The SFMTA says it has contained this weekend's attack, and the most important systems like automated train controls were not affected.
"It did not impact transit service or safety to the system," said SFMTA spokesperson Paul Rose. "And we're encouraged that it doesn't appear that customers' information was breached."
The Department of Homeland Security and the FBI are now investigating.
Winston Crone is with a private cyber security firm called KIVU Security Consulting in San Francisco.
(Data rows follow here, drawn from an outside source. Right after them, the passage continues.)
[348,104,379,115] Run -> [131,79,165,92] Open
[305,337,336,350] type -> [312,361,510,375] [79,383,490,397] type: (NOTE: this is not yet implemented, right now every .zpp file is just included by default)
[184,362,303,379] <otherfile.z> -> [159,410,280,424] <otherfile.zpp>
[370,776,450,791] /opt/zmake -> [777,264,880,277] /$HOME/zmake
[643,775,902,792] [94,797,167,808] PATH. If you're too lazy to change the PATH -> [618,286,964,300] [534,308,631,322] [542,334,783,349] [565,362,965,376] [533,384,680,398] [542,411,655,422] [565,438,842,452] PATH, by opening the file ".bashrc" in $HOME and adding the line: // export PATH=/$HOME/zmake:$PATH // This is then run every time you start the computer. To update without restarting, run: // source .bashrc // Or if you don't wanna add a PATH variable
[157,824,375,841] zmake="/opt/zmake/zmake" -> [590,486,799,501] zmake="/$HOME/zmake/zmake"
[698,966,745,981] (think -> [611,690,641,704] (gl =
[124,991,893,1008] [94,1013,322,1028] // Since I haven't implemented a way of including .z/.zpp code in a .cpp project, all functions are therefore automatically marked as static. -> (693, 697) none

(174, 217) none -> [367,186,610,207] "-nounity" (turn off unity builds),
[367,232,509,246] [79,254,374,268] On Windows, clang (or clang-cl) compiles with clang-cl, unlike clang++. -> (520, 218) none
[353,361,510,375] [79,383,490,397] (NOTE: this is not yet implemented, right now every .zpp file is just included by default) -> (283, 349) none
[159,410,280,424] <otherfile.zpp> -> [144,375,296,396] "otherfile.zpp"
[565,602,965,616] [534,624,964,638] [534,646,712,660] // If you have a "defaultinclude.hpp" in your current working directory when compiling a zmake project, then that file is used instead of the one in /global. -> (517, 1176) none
He is familiar with the hackers who have claimed responsibility for this attack.
He says the SFMTA may be recovering from this for some time. "I would be surprised if they were fully operational within a week and that was if they knew what they were doing," Crone said. "I think there is some significant problems behind the scenes."
Crone believes the hackers are likely Eastern European and probably hoped to make some money off the attack. We contacted the group through the email they published on Muni booth monitors.
In a response they said they did not target Muni's transit systems, but warned those computers could be vulnerable to other attackers.
One of Muni's employees may have accidentally invited this ransomware attack.
"It appears that someone may have clicked a link on a web page or on an email that really invited the virus into the system," said Rose.
Muni riders voiced their concerns. "Scary, because what if you're on the train and they decide to shut the trains down in the middle of the tube," said Pacifica resident Carol Hansen.
"As long as they don't take any money from my debit card or my Clipper Card it's alright," said another rider.
According to SFMTA, the firewalls protecting their most critical systems worked.